Elisa saiu primeiro do carro e avistou um parque que ficava à frente da igreja. Algumas pessoas se reuniam para jogar conversa fora, outras jogavam alguns jogos que ela não conseguia distinguir do local onde estava.
Árvores grandes aproveitavam a hora de sol ameno para projetar sombras aconchegantes sobre o parque todo. Uma mulher olhou na direção da família recém-chegada, cutucou o homem ao lado, que, por sua vez, chamou a atenção de outro. Em segundos, quase todos encaravam Elisa e Rob, como se tivessem avistado uma dupla de alienígenas.
Elisa continuou a percorrer o local com os olhos e avistou um homem negro, vestido de bata branca, na porta da igreja. Não era muito religiosa, mas achou que seria, no mínimo, educado cumprimentá-lo. Afastou-se de Rob por um instante e foi até o padre.
A princípio, o homem tinha um sorriso largo de boas-vindas, até ver o menino descer do carro. O rosto se contorceu numa carranca, os olhos ferveram de ódio. Dardejou o olhar da mãe para o filho várias vezes.
O sorriso de Elisa murchou e ela franziu o cenho.

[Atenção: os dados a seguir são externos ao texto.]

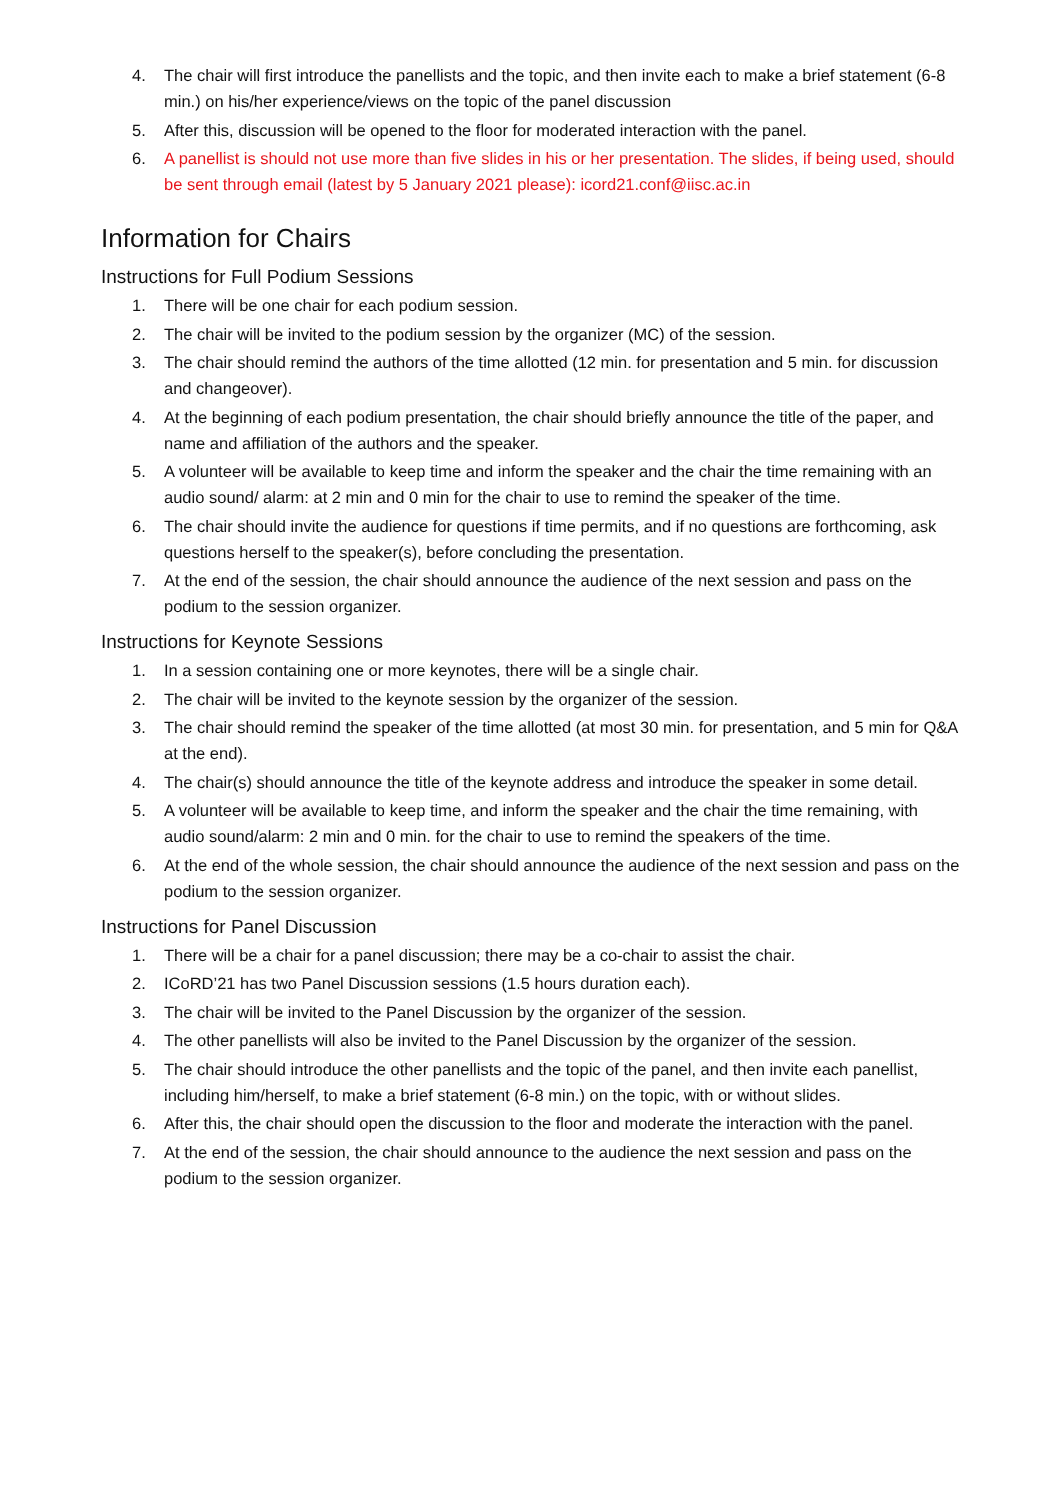4. The chair will first introduce the panellists and the topic, and then invite each to make a brief statement (6-8 min.) on his/her experience/views on the topic of the panel discussion
5. After this, discussion will be opened to the floor for moderated interaction with the panel.
6. A panellist is should not use more than five slides in his or her presentation. The slides, if being used, should be sent through email (latest by 5 January 2021 please): icord21.conf@iisc.ac.in
Information for Chairs
Instructions for Full Podium Sessions
1. There will be one chair for each podium session.
2. The chair will be invited to the podium session by the organizer (MC) of the session.
3. The chair should remind the authors of the time allotted (12 min. for presentation and 5 min. for discussion and changeover).
4. At the beginning of each podium presentation, the chair should briefly announce the title of the paper, and name and affiliation of the authors and the speaker.
5. A volunteer will be available to keep time and inform the speaker and the chair the time remaining with an audio sound/ alarm: at 2 min and 0 min for the chair to use to remind the speaker of the time.
6. The chair should invite the audience for questions if time permits, and if no questions are forthcoming, ask questions herself to the speaker(s), before concluding the presentation.
7. At the end of the session, the chair should announce the audience of the next session and pass on the podium to the session organizer.
Instructions for Keynote Sessions
1. In a session containing one or more keynotes, there will be a single chair.
2. The chair will be invited to the keynote session by the organizer of the session.
3. The chair should remind the speaker of the time allotted (at most 30 min. for presentation, and 5 min for Q&A at the end).
4. The chair(s) should announce the title of the keynote address and introduce the speaker in some detail.
5. A volunteer will be available to keep time, and inform the speaker and the chair the time remaining, with audio sound/alarm: 2 min and 0 min. for the chair to use to remind the speakers of the time.
6. At the end of the whole session, the chair should announce the audience of the next session and pass on the podium to the session organizer.
Instructions for Panel Discussion
1. There will be a chair for a panel discussion; there may be a co-chair to assist the chair.
2. ICoRD’21 has two Panel Discussion sessions (1.5 hours duration each).
3. The chair will be invited to the Panel Discussion by the organizer of the session.
4. The other panellists will also be invited to the Panel Discussion by the organizer of the session.
5. The chair should introduce the other panellists and the topic of the panel, and then invite each panellist, including him/herself, to make a brief statement (6-8 min.) on the topic, with or without slides.
6. After this, the chair should open the discussion to the floor and moderate the interaction with the panel.
7. At the end of the session, the chair should announce to the audience the next session and pass on the podium to the session organizer.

Virou-se para olhar na direção do filho, deu de cara com olhos curiosos e amedrontados. Todos pareciam querer arrancar um pedaço do menino, pareciam olhar para o mal. Uma senhora segurou o braço da neta com força suficiente para deixar uma marca roxa. Uma mãe que carregava um bebê no colo ajustou a criança novamente no carrinho e se afastou a passos largos. Um senhor levou a mão ao coração, como se visse um fantasma. Os que permaneceram no local pareciam petrificados com a visão.
Elisa se voltou mais uma vez para o sacerdote, que lhe deu as costas e bateu a porta da igreja com violência.
O garoto ficou estático. Não passava por sua cabeça que ele era o motivo de toda aquela reação constrangedora.
Nesse momento, Bóris começou a latir e se debater dentro do carro.
Elisa olhou para o filho parado ao lado do carro, sem saber o que tinha acontecido. Forçou os pés a seguirem até ele, passando pelos moradores e os encarando com um olhar furioso. Quando chegou perto o bastante do garoto, perguntou:
— O que aconteceu, querido?
Rob tentou falar alguma coisa, não conseguiu encontrar as palavras certas. Por fim, apenas disse:
— Não sei. Quando eu saí, eles ficaram assim.
Elisa o abraçou e um alarme de perigo disparou na mente. Era como se sentisse um mal palpável contra o filho, coisas que só sexto sentido de mãe pode detectar. Afagou os cabelos de Rob e lhe deu um beijo na testa. Virou-se mais uma vez, as pessoas haviam esvaziado a praça.
Augusto voltou do mercado com as mãos lotadas de sacolas. A alegria que o guiava se tornou pó quando viu a mulher e o filho pálidos, mirando um parquinho sem vida. Ela apenas fez sinal com a mão para que não perguntasse nada. Abriu a porta do carro, colocou Rob no assento traseiro e passou o cinto em torno do garoto, entrou sem dizer palavra e esperou pelo marido, que tratou de agilizar as compras no bagageiro e ligar o carro.
— Vamos pra casa... por favor — disse Elisa.
Ao sair, Augusto ainda percebeu olhos curiosos xeretando entre as cortinas da igreja. O olhar do padre lhe era familiar, já tivera de salvar muita gente que havia chegado ao hospital com aquela mesma expressão. O sacerdote fechou as cortinas quando percebeu o médico corresponder à encarada.
Atravessaram o centro admirando a nova casa, lá no alto, como se ela fosse um refúgio seguro.
— Mamãe? — Rob quebrou o silêncio.
— Hum...
A mente da mulher parecia estar distante.
— Quero chegar logo lá em cima. — A vozinha saiu fraca, sentida. Mas forte o suficiente para trazer a mãe de volta ao carro.
Ela se virou para olhá-lo no banco traseiro. Permitiu-se um sorriso acalentador.
— Ah, é? Posso saber o porquê?
— É que acho que lá é seguro.
Augusto olhou através do retrovisor. Quis sorrir, mas, daquela vez, o mal-estar espiritual falou mais alto.